[Dataset items]

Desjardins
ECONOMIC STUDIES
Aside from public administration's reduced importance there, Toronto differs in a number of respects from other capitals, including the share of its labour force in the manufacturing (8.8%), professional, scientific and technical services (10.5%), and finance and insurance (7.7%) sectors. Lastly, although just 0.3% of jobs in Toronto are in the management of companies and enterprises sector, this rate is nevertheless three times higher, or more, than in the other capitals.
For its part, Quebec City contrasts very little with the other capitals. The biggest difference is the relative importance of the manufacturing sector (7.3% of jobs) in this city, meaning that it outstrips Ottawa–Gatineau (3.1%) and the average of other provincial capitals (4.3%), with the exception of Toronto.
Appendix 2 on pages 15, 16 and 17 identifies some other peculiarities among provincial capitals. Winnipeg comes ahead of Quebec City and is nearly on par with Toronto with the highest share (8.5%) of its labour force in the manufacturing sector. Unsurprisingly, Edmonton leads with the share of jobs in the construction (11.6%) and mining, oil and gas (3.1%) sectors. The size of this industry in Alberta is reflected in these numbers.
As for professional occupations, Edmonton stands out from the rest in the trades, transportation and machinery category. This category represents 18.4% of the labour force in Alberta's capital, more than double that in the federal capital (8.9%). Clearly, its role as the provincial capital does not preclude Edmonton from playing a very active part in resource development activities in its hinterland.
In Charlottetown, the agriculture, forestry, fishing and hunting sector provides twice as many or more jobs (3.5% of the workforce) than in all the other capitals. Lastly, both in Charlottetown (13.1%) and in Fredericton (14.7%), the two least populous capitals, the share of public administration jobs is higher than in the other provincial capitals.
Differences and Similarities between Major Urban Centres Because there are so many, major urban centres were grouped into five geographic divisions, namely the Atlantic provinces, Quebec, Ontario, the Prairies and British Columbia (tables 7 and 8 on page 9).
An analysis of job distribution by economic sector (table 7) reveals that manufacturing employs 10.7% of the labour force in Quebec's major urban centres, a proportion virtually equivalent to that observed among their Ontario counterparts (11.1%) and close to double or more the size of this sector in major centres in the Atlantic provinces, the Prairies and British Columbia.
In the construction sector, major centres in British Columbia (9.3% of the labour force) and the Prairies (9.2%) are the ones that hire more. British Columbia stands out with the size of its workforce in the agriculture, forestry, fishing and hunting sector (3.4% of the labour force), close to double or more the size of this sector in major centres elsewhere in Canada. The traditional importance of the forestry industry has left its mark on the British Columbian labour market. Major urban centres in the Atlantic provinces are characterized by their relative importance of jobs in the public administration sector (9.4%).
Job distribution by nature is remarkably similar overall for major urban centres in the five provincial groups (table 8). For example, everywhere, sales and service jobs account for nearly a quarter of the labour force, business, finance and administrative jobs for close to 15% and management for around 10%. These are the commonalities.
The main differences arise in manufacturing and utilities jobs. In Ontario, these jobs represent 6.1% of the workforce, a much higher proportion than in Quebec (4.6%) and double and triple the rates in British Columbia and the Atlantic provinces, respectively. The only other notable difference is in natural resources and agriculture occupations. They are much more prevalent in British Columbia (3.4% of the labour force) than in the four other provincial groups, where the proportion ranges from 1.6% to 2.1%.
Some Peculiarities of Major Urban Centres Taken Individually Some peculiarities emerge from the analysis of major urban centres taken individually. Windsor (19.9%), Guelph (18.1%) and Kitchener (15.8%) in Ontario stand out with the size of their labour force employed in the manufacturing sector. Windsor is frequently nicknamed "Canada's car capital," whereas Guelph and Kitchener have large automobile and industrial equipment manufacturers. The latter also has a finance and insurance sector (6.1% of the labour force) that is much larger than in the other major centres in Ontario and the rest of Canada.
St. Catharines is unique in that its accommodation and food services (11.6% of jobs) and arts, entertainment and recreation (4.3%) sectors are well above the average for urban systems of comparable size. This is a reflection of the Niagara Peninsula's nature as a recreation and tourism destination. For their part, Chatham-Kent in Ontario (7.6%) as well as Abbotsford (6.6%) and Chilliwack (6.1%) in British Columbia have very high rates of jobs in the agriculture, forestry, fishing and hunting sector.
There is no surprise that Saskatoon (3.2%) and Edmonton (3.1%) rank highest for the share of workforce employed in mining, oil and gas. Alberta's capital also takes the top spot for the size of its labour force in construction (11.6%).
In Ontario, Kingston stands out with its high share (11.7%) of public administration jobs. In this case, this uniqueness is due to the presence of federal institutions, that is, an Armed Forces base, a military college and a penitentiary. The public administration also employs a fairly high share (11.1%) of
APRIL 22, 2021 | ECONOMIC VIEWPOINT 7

_TASK OBJECTIVE_
The lines to return are those with the string "average" in them; copy each from the entries above.

_WRITTEN SOLUTION_
For its part, Quebec City contrasts very little with the other capitals. The biggest difference is the relative importance of the manufacturing sector (7.3% of jobs) in this city, meaning that it outstrips Ottawa–Gatineau (3.1%) and the average of other provincial capitals (4.3%), with the exception of Toronto.
St. Catharines is unique in that its accommodation and food services (11.6% of jobs) and arts, entertainment and recreation (4.3%) sectors are well above the average for urban systems of comparable size. This is a reflection of the Niagara Peninsula's nature as a recreation and tourism destination. For their part, Chatham-Kent in Ontario (7.6%) as well as Abbotsford (6.6%) and Chilliwack (6.1%) in British Columbia have very high rates of jobs in the agriculture, forestry, fishing and hunting sector.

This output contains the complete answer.